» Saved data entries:
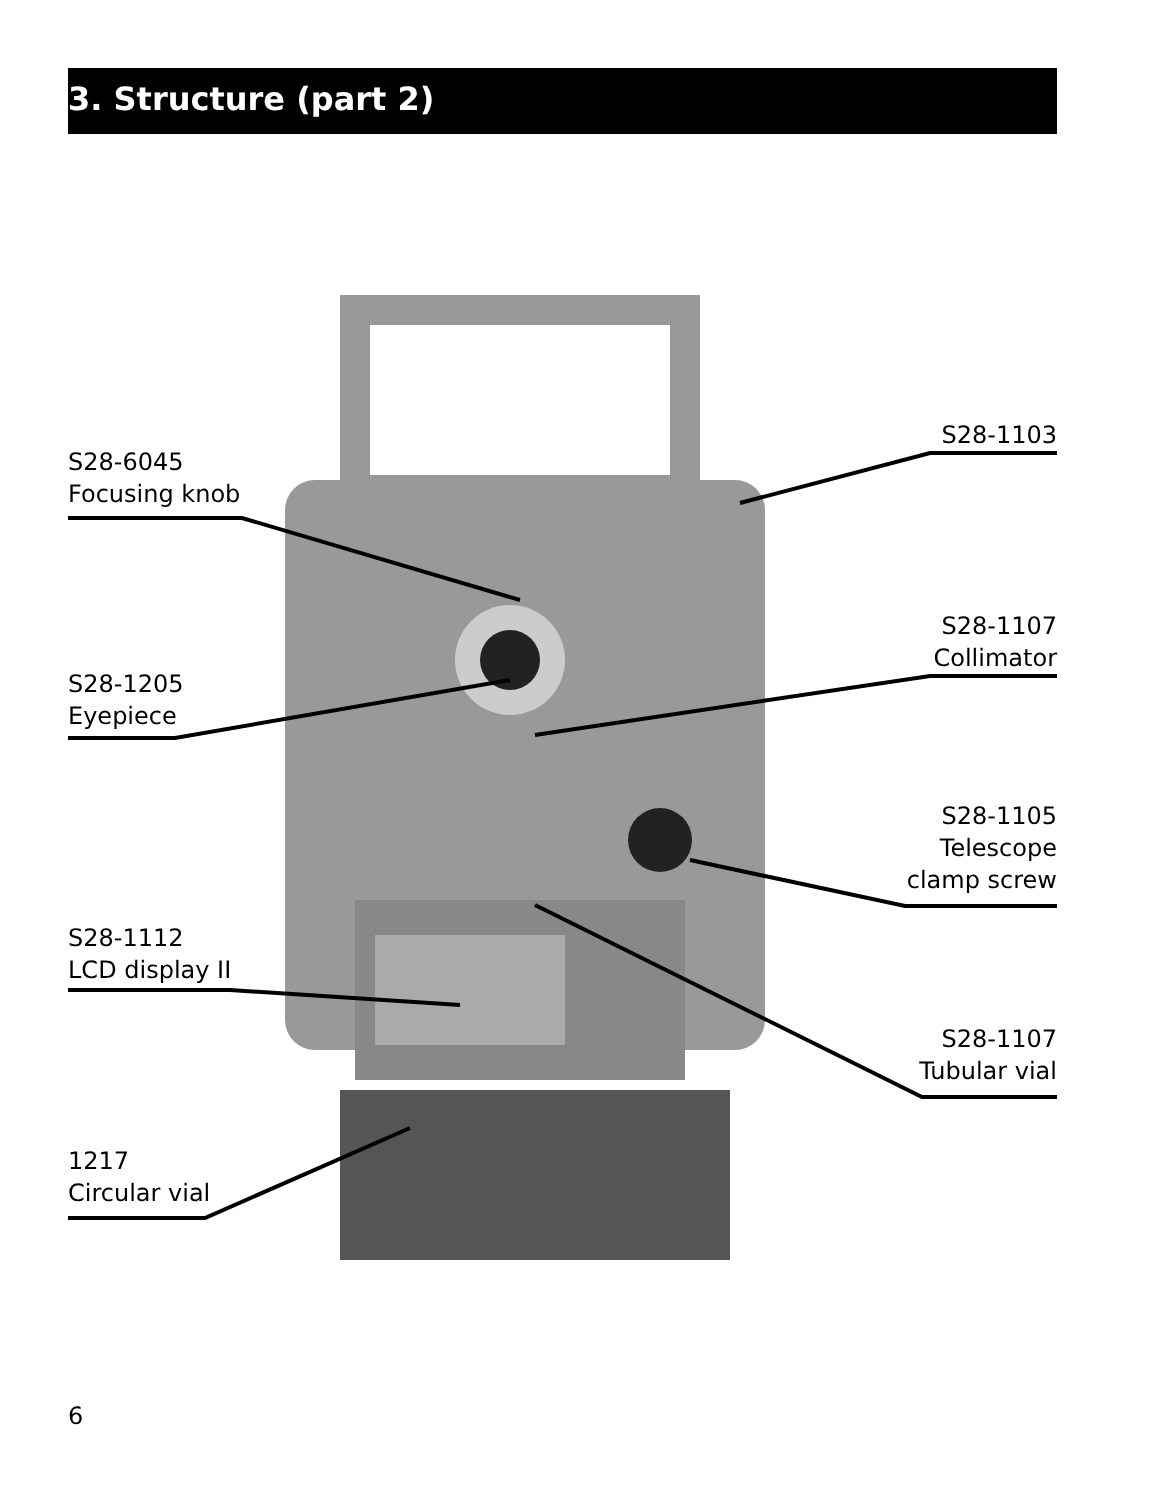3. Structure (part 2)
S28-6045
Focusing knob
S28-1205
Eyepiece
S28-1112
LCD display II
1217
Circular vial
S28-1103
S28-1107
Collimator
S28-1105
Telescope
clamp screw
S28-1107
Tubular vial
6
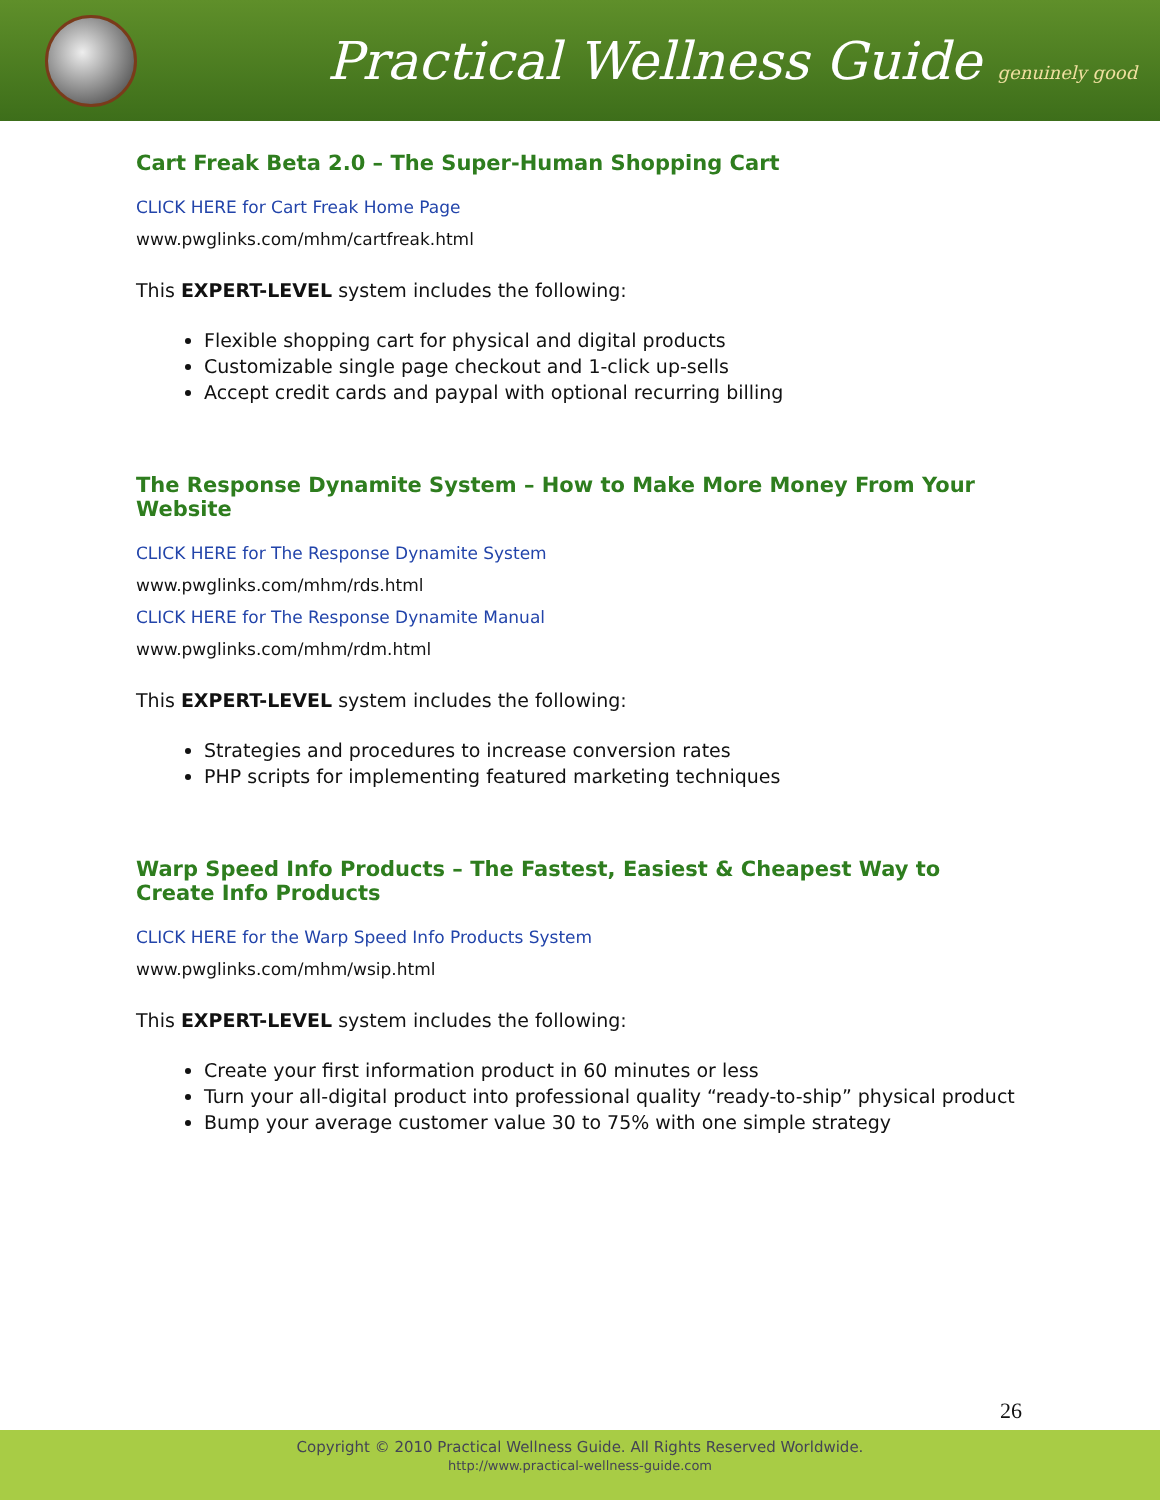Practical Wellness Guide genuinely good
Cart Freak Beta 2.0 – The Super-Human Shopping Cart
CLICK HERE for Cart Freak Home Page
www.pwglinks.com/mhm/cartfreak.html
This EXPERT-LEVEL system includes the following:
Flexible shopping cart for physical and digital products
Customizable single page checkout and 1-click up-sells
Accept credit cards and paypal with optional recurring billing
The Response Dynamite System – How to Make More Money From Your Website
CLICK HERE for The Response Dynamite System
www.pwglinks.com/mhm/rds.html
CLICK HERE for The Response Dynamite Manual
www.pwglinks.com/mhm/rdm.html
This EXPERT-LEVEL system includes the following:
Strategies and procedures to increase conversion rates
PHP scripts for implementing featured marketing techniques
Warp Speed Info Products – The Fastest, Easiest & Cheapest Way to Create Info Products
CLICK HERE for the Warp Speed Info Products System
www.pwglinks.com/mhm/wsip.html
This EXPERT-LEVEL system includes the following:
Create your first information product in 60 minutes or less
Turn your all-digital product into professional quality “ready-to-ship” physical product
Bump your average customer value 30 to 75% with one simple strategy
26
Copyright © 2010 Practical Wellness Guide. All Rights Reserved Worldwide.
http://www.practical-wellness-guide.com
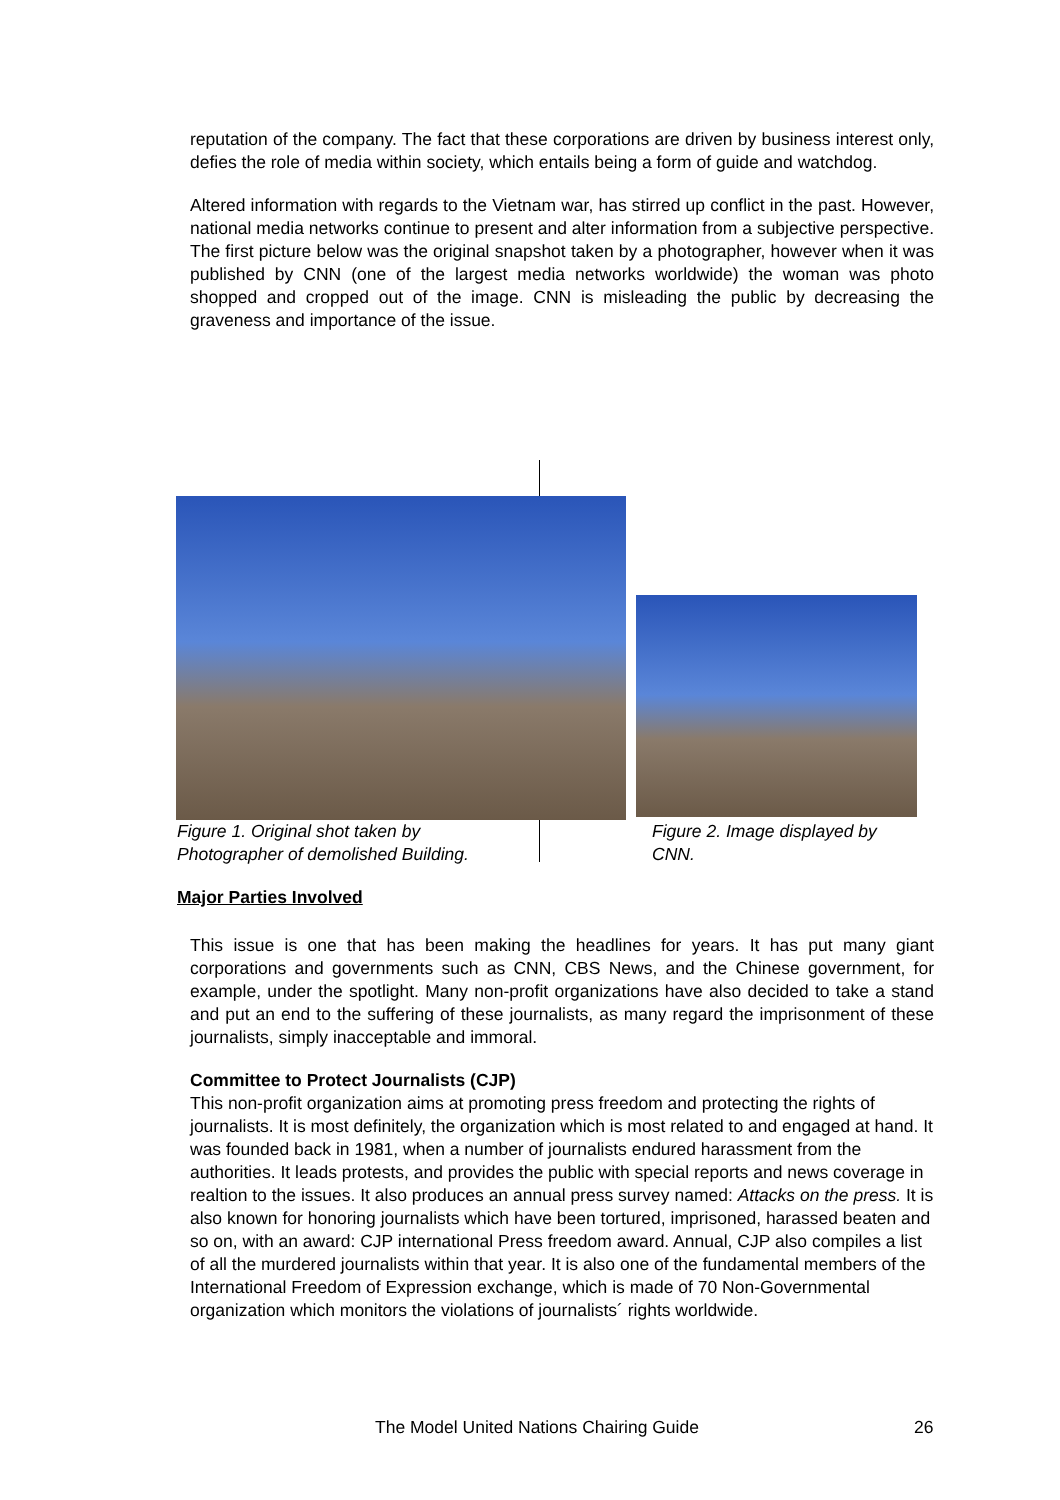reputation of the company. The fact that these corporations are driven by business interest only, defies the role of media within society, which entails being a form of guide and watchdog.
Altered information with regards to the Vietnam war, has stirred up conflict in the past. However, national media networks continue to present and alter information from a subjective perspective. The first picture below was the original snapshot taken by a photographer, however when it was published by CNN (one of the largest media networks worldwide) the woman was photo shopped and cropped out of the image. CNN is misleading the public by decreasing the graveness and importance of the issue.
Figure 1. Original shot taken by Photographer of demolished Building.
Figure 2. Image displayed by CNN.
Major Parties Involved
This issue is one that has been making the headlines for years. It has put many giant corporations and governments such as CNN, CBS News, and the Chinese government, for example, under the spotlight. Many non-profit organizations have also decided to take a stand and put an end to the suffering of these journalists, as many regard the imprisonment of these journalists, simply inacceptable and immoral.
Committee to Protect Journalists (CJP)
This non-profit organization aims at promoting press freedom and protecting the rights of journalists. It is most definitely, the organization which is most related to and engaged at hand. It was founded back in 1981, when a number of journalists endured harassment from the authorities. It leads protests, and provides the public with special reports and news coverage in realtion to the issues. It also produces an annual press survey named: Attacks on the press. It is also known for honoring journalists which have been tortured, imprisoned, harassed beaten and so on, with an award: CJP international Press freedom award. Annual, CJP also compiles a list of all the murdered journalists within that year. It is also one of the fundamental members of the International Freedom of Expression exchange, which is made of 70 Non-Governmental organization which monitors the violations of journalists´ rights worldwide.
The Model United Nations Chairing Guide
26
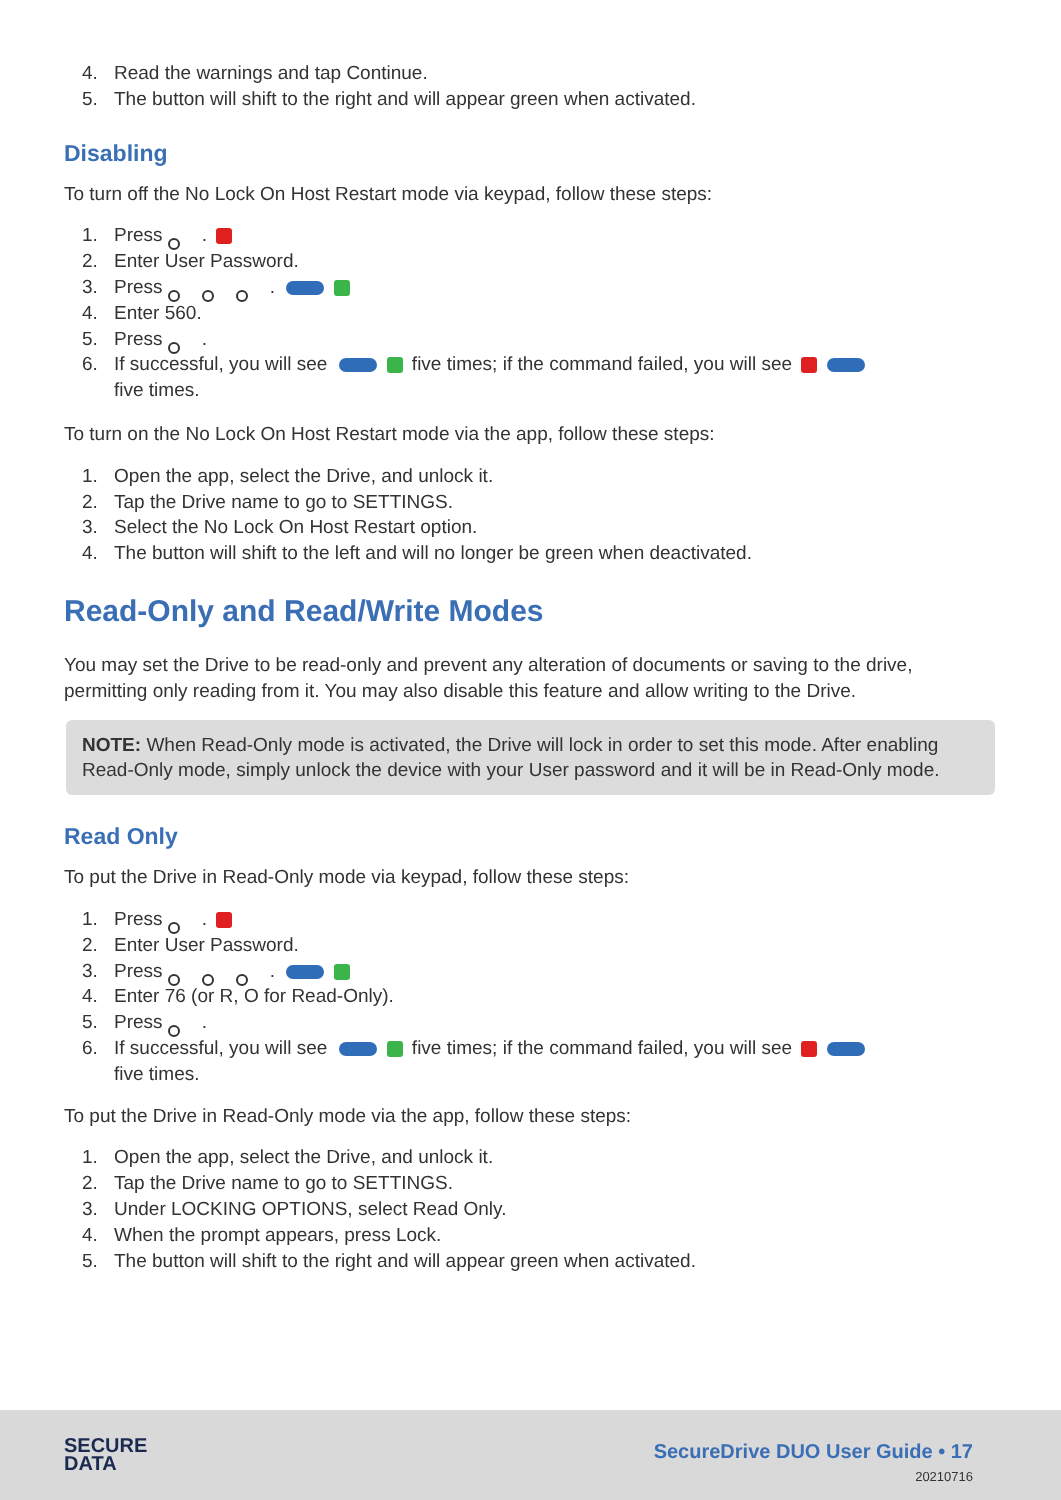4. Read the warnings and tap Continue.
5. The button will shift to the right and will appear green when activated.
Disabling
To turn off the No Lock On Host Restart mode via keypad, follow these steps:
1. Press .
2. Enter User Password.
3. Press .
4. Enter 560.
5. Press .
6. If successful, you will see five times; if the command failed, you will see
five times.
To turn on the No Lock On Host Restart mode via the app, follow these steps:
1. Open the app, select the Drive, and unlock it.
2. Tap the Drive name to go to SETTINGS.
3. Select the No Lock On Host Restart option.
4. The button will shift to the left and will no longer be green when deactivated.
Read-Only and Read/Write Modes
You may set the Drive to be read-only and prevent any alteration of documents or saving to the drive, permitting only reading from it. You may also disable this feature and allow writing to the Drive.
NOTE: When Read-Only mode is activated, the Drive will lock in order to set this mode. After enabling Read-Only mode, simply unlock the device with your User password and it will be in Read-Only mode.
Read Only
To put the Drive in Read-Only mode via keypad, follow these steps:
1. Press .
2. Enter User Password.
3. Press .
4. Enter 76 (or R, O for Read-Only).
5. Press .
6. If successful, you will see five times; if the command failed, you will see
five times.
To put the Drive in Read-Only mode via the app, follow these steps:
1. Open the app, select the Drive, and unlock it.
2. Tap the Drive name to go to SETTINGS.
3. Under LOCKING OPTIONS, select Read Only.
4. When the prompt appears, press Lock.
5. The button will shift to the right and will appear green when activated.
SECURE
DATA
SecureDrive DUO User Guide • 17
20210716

» EXERCISE DETAILS: For this exercise, repeat exactly the lines of the data above from the one with "CLICK HERE for the Warp" down to the one with "Copyright © 2010", both end lines included.

» TASK RESPONSE:
CLICK HERE for the Warp Speed Info Products System
www.pwglinks.com/mhm/wsip.html
This EXPERT-LEVEL system includes the following:
Create your first information product in 60 minutes or less
Turn your all-digital product into professional quality “ready-to-ship” physical product
Bump your average customer value 30 to 75% with one simple strategy
26
Copyright © 2010 Practical Wellness Guide. All Rights Reserved Worldwide.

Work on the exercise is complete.